### [TASK REQUIREMENTS]
Every line holding the string "Costas" should be copied out of the listing.

⟨

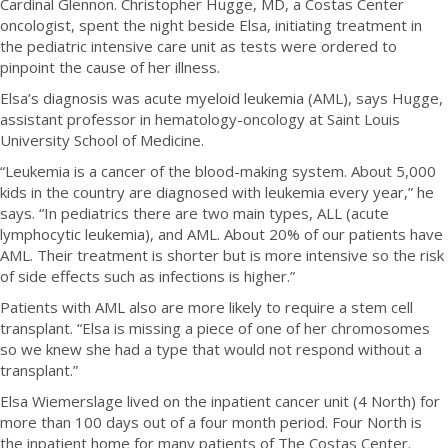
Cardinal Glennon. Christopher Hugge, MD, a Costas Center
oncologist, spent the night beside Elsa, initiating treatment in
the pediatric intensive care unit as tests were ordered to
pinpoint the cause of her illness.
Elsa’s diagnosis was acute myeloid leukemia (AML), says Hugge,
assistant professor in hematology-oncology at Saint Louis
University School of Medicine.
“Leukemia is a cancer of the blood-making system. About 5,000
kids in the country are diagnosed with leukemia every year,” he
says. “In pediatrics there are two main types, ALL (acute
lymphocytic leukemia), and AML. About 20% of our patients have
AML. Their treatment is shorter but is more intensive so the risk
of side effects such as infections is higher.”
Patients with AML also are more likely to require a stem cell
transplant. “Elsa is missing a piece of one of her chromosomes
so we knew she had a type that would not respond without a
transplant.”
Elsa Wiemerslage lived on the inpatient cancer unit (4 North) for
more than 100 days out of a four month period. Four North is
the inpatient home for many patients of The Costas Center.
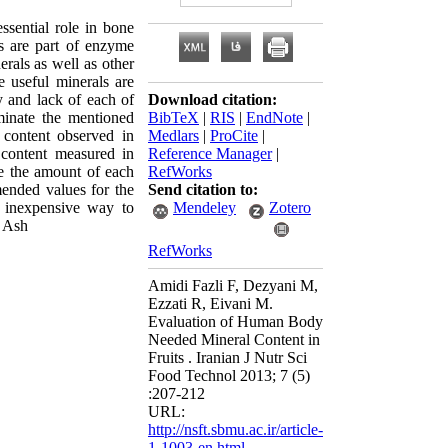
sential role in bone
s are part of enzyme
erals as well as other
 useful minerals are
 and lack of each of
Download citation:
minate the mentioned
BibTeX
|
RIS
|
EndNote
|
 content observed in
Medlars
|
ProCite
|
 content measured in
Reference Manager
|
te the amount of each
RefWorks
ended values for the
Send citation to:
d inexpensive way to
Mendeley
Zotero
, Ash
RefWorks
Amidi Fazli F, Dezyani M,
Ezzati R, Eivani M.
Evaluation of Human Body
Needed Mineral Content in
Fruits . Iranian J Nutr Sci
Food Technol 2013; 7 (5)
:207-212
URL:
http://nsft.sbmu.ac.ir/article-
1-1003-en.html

⟩
⟨

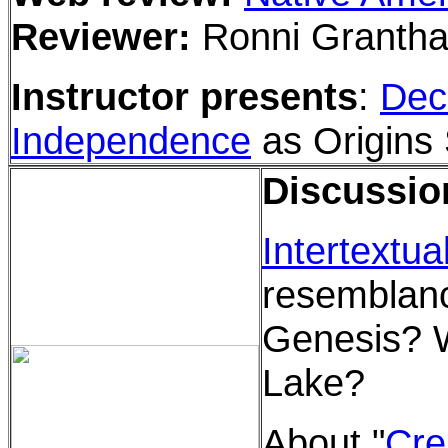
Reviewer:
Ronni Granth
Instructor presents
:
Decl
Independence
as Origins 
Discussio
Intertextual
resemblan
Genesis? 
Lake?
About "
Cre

⟩

### [WORKED SOLUTION]
Cardinal Glennon. Christopher Hugge, MD, a Costas Center
the inpatient home for many patients of The Costas Center.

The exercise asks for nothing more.